■ Collection entries ■
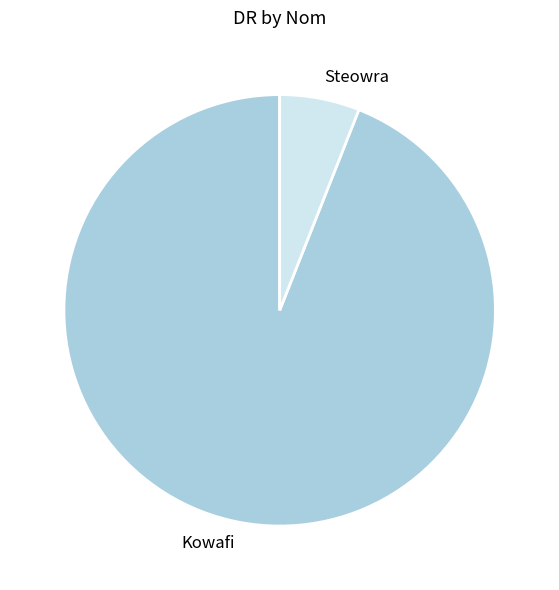

The Kowafi slice represents 94% of the pie. True or false?

True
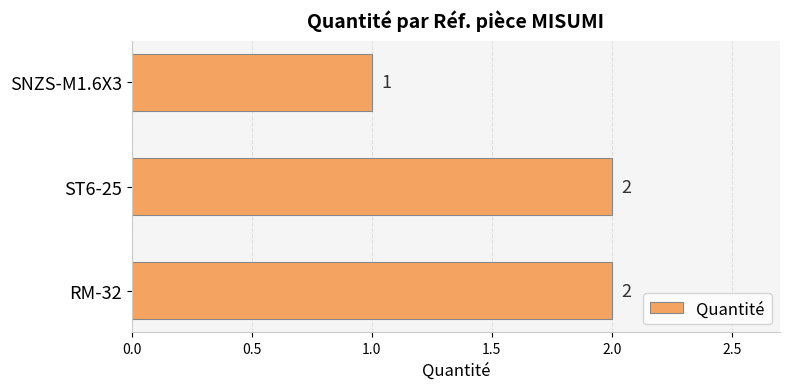

Which has a higher value, SNZS-M1.6X3 or ST6-25?

ST6-25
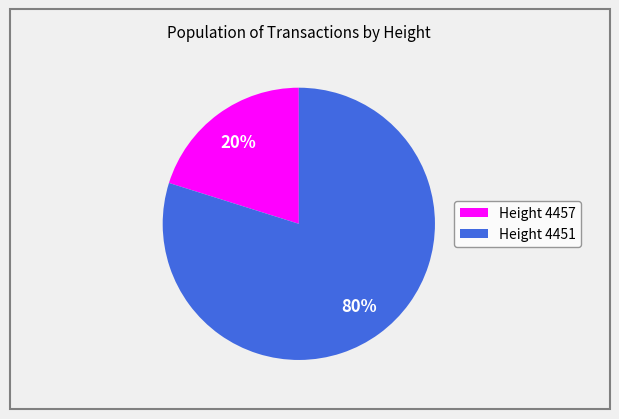

Does any single category account for the majority?

Yes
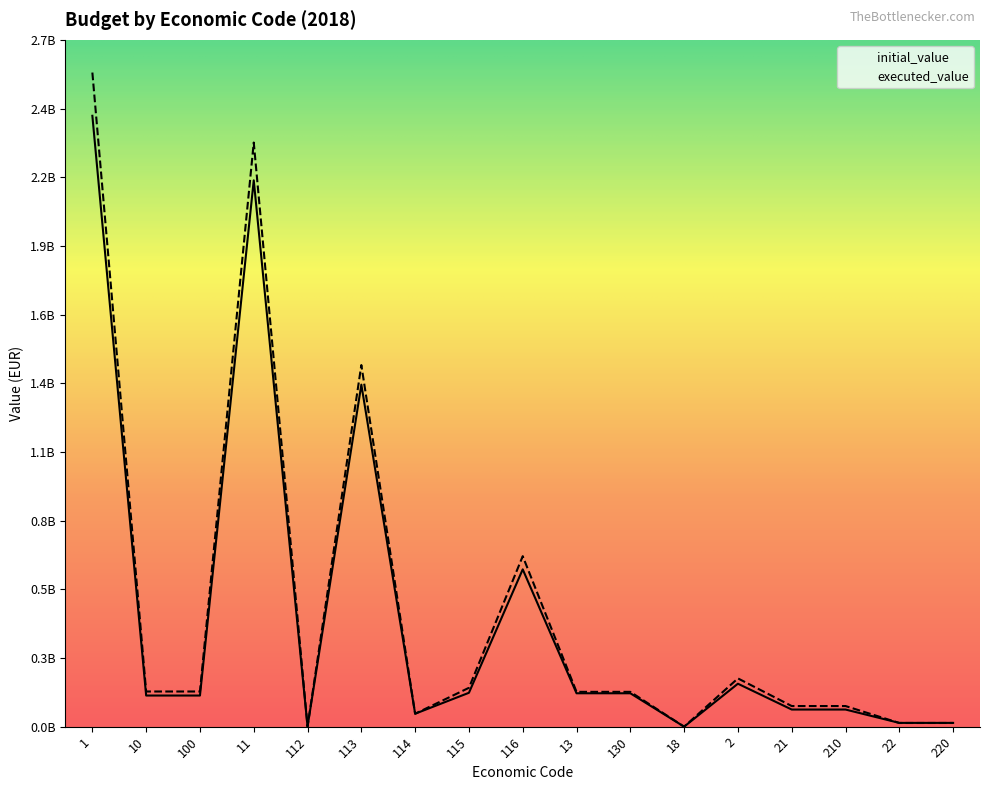

Which has a higher value, 1 or 11?

1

■ REQUIRED WORK ■
Copy the data above word for word, omitting the pictures.

■ SOLUTION TO THIS EXERCISE ■
The Kowafi slice represents 94% of the pie. True or false?

True

Which has a higher value, SNZS-M1.6X3 or ST6-25?

ST6-25

Does any single category account for the majority?

Yes

Which has a higher value, 1 or 11?

1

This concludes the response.